The Oldest Law School
What is the oldest law school in America? Being something of a frustrated historian and living with the two schools that duel for the this title, I’ve looked into the question. Harvard Law School claims to be “the oldest continuously operated law school” in the United States. William & Mary Law School, however, claims to be “the oldest law school in America.” Of course, neither of them is right.
Harvard’s claim is based on the fact that the Royal Professorship of Law was endowed at Harvard in 1806 (the money, incidentally, came from the sale of West Indian slaves) and continues to be a chair at the law school today. Not bad. William & Mary, however, can assert an earlier claim. In 1779 the college made George Wythe professor of law and police. At this point complications arise. William & Mary’s claim to preeminence is complicated by the Civil War. During the war the college shut down, and when it started again after the war their were no law professors. It wasn’t until the 1920s that William & Mary started up its law school again.

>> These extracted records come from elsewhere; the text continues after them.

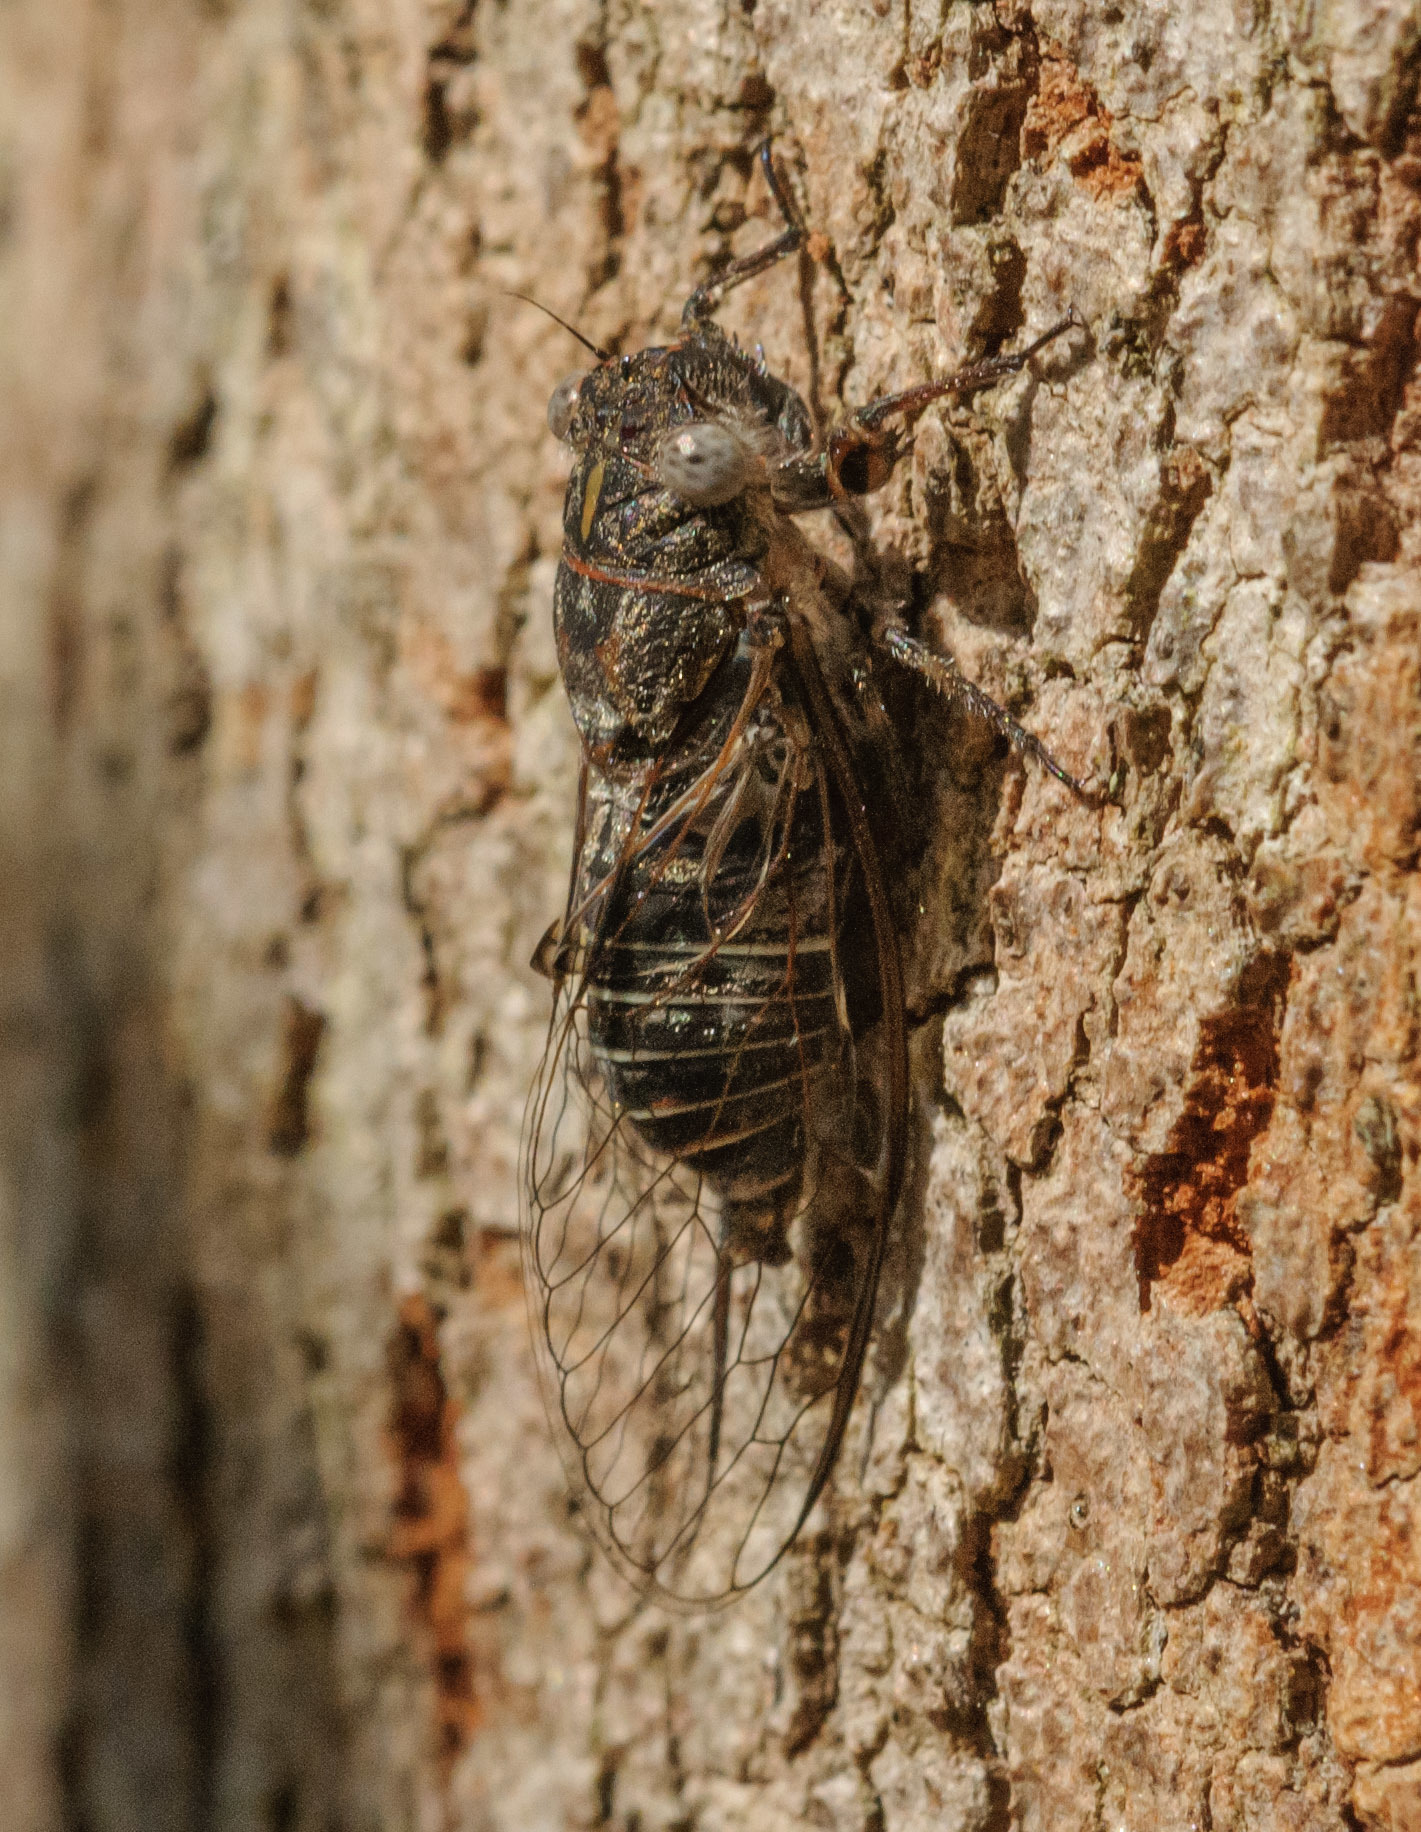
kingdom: Animalia
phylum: Arthropoda
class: Insecta
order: Hemiptera
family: Cicadidae
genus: Atrapsalta
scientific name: Atrapsalta corticina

Interestingly, if you talk to folks at Harvard about this issue, they see the real competition not as William & Mary, but as the Litchfield Law School. In large part, this is probably simply New England snobbery toward all things intellectual south of the Mason-Dixon Line, but there is a certain logic to Harvard’s anxiety. Tapping Reeve was an attorney in Litchfield Connecticut in the 1770s. To supplement his income he, like many lawyers, took in clerks, who paid him some fee, did basic work, and in return learned the law from him. Reeve found that taking in clerks was lucrative enough that he began multiplying them until in 1784 he began using a very small, one-room school house to give law lectures in. The Litchfield School, however, did not survive petering out in the early 19th century.
Obviously, Litchfield’s claim cannot trump William & Mary’s as a matter of chronology, but it does have one great advantage over the claims of both Cambridge and Williamsburg: It was actually a law school. In contrast, William & Mary and Harvard can merely claim law professors. These early professorships, however, were not really the establishment of law schools, per se. Rather, they were professors of law in a “college” where the tight intellectual and institutional boundaries between disciplines did not yet exist. Indeed, if anything they were probably modelled on the Vinerian Professorship of Law at Oxford, first held by William Blackstone, which was not intended as a source of professional training at all — that was to continue as the preserve of the Inns of Court or (in America) the law office.
Of course, in the end Harvard survived both is Connecticut and Virginia competitors and transformed its professorship into a law school. Yet even once this school was established, its role in the legal profession remained murky. Oliver Wendell Holmes went to Harvard Law School after the Civil War, but it wasn’t until Christopher Columbus Langdell took over and — along with Charles Elliot, president of the university — turned Harvard into the model for American higher education that the first real American law school emerged, but that wasn’t until the 1870s or 1880s at the earliest. Even then, it would take the law schools decades to establish a monopoly over the gateway to the profession. As late as Robert Jackson in the 1940s, we had a sitting Supreme Court justice who had never attended law school.